Vectorize K-means

Jan 8, 2017 • k-means • 2

Problem

Let $X \in \mathbb{R}^{d \times n}$ be a data matrix with examples in its columns (e.g. there are $n$ examples with $d$ features each). Let $C \in \mathbb{R}^{d \times k}$ be a matrix of k-means centroids (cluster centers).

Recall the k-means algorithm iteratively computes two high-level steps:

Find the distances from every example to every centroid.
Update each centroid to be the mean of the examples assigned to it. The examples are assigned to the centroid which they are closest to.

Write a single line vectorized implementation of step 1.

Solution

show

We compute the distances from the $i$ -th example to the $j$ -th centroid in the $(i, j)$ -th element of a matrix $D \in \mathbb{R}^{n \times k}$ . Note also that the below is not computing the distance exactly, but the relative distances (all that we need for k-means) are preserved. The exact distances could be computed with a third term similar to the second but with the matrix $X$ . However this is unecessary work.

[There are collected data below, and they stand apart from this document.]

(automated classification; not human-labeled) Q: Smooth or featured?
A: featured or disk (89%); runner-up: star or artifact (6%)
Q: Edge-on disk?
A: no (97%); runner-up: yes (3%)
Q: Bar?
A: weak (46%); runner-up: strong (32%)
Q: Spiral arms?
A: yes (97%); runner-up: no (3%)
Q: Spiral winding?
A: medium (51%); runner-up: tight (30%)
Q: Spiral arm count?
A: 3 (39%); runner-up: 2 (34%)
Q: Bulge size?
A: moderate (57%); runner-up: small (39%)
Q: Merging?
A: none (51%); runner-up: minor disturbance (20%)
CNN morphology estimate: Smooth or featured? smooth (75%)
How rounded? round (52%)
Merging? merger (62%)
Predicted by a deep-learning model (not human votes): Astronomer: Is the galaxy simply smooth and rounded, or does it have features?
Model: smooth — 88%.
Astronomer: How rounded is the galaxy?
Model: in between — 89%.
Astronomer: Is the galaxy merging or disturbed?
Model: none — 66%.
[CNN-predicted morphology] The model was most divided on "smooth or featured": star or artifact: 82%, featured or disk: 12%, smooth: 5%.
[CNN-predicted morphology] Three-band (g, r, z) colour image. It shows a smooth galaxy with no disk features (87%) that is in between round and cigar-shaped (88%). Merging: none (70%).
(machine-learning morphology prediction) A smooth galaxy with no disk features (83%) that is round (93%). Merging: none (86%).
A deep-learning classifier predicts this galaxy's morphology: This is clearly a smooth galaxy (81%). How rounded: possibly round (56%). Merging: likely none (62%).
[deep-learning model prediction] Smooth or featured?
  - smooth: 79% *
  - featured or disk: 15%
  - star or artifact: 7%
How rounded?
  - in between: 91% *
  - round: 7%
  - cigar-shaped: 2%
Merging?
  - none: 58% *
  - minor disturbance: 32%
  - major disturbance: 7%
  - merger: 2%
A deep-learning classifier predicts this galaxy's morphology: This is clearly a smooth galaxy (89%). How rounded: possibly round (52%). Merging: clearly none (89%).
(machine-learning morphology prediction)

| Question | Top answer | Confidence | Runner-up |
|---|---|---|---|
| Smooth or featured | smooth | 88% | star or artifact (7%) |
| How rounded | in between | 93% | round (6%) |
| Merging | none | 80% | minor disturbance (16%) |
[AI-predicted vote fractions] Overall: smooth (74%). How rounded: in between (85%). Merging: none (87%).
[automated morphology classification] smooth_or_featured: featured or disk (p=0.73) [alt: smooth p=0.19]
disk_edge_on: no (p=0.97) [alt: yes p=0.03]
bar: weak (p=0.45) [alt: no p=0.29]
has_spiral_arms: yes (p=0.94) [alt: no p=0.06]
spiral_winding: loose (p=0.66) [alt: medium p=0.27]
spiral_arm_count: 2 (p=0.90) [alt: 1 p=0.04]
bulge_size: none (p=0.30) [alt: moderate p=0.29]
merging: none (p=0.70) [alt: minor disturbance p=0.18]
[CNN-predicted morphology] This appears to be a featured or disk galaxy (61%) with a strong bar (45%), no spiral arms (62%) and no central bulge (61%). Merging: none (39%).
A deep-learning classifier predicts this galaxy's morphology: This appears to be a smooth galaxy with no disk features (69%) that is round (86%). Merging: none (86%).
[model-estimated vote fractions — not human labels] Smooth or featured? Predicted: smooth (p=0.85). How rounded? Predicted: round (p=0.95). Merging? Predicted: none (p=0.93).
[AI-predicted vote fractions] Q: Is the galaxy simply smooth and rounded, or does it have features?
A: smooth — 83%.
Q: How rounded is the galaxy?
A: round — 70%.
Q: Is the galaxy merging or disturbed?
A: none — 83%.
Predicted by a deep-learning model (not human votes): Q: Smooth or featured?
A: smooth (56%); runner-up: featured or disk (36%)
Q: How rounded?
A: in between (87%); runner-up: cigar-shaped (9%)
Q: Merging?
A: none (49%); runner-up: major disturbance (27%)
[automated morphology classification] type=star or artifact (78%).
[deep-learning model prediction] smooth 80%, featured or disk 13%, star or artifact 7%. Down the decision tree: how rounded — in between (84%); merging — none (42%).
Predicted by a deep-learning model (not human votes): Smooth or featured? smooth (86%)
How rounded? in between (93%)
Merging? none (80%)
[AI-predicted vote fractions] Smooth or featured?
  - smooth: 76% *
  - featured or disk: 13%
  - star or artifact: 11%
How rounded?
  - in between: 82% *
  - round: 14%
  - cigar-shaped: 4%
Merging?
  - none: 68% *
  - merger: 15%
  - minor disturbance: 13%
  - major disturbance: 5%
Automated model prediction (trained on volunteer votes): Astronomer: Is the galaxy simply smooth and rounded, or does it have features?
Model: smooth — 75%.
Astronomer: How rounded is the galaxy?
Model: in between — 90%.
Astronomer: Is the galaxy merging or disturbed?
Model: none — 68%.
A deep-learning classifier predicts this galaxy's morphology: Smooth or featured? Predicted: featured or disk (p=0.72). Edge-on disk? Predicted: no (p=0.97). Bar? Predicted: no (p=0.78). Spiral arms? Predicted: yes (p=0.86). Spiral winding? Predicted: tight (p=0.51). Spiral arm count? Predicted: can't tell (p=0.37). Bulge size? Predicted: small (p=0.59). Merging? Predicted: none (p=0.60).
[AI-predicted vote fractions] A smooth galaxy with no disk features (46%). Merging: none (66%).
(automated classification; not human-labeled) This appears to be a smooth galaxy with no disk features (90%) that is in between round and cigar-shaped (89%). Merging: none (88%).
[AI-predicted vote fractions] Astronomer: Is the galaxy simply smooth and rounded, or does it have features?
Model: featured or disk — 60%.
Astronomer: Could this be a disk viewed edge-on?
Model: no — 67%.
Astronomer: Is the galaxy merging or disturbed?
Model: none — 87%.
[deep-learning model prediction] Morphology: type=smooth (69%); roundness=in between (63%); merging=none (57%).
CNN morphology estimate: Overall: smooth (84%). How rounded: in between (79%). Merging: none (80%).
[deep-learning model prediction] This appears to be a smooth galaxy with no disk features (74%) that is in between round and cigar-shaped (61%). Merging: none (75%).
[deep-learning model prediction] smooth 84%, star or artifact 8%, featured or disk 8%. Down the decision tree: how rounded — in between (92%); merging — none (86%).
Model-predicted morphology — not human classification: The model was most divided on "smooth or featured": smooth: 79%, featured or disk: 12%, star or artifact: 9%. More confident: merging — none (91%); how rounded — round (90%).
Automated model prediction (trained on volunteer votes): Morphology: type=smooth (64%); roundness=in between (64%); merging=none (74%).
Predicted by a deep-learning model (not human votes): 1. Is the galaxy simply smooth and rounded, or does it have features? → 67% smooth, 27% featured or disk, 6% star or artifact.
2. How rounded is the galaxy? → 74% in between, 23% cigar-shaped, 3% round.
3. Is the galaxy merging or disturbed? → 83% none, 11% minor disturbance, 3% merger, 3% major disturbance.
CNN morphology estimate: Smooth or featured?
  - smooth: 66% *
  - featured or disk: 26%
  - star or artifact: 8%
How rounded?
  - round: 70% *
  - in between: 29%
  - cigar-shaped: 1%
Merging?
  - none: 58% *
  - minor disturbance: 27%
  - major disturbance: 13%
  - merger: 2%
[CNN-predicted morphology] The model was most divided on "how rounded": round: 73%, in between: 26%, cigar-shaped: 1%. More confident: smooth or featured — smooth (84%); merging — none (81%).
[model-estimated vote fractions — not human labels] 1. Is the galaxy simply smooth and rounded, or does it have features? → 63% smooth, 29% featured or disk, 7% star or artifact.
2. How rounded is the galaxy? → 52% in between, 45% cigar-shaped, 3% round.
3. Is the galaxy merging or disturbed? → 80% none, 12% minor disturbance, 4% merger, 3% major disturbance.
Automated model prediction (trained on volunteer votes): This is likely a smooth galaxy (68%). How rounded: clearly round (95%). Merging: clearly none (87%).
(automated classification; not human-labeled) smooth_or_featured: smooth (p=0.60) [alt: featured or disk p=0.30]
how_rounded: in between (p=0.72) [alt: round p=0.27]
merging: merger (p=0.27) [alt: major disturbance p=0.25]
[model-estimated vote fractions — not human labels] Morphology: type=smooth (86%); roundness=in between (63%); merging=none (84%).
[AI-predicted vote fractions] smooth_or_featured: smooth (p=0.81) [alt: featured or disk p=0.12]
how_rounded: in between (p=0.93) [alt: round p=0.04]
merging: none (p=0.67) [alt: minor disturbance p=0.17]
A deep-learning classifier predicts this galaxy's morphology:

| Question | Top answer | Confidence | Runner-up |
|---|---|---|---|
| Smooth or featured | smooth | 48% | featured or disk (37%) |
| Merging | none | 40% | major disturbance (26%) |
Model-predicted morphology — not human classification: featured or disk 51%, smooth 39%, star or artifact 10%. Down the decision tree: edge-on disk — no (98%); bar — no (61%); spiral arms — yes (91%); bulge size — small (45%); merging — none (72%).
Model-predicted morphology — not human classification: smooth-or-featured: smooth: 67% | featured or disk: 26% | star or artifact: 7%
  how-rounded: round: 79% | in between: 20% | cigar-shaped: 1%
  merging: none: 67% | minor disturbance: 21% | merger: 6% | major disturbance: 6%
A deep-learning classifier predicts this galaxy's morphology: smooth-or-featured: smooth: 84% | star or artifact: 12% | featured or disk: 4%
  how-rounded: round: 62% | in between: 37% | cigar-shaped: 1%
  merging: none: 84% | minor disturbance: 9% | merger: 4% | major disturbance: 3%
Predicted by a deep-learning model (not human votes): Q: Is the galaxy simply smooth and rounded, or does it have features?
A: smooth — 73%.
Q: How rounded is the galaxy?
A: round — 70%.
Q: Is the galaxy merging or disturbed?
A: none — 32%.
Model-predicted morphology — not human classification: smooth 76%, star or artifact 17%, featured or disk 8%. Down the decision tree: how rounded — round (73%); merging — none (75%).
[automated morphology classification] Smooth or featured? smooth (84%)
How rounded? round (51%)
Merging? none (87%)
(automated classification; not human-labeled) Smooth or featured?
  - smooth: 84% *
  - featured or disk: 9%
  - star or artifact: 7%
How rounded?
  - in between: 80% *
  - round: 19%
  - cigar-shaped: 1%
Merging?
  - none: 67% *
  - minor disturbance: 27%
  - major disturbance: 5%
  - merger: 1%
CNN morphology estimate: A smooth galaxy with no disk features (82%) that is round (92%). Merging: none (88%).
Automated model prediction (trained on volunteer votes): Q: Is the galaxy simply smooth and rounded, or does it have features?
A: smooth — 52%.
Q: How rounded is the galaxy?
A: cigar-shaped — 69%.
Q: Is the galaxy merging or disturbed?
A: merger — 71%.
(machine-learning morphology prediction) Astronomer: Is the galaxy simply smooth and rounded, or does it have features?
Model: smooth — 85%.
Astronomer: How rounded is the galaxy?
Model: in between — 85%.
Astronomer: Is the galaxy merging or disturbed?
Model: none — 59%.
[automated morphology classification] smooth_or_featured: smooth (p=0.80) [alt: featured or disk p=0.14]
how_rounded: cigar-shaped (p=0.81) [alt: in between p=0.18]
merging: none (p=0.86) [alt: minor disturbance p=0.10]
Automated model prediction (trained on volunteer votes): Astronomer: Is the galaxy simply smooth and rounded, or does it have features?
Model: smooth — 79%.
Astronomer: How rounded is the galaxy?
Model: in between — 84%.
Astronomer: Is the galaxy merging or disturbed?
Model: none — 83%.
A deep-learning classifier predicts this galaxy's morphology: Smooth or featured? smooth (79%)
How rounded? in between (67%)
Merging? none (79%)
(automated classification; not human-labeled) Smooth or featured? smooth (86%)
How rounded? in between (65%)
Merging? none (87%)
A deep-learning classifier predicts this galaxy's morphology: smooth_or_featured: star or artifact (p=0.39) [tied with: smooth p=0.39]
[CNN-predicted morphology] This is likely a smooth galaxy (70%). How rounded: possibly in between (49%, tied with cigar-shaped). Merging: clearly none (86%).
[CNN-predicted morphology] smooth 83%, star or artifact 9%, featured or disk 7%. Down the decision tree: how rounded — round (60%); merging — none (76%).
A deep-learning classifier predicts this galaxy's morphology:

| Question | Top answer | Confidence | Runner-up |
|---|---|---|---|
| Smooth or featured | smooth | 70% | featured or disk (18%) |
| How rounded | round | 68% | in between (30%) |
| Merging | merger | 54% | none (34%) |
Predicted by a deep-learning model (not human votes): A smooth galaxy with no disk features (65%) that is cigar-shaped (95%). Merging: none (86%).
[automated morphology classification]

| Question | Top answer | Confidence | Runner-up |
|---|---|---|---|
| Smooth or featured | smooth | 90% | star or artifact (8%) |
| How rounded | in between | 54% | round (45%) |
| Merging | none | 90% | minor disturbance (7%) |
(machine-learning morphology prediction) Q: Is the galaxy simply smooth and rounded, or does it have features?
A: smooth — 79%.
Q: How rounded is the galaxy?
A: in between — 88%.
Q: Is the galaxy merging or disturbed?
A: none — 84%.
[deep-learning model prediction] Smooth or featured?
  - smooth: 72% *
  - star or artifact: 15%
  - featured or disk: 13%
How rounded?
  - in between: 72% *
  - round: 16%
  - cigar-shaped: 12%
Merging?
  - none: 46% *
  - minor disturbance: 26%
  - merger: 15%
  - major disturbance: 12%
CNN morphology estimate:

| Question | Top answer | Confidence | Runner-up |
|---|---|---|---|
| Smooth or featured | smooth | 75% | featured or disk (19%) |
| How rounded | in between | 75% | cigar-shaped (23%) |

\begin{align} D = X^T K + {\bf 1} {\bf 1}^T (K \odot K) \end{align}

In the above $\odot$ is the Hadamard (elementwise) product and the ${\bf 1}$ vectors have the size necessary for the syntax of the above statement to be sensical (namely $n$ and $d$ respecitvly).

The line could be implemented in code with something like (using numpy syntax)

np.dot(X.T, K) + np.sum(K**2, axis=1, keepdims=True)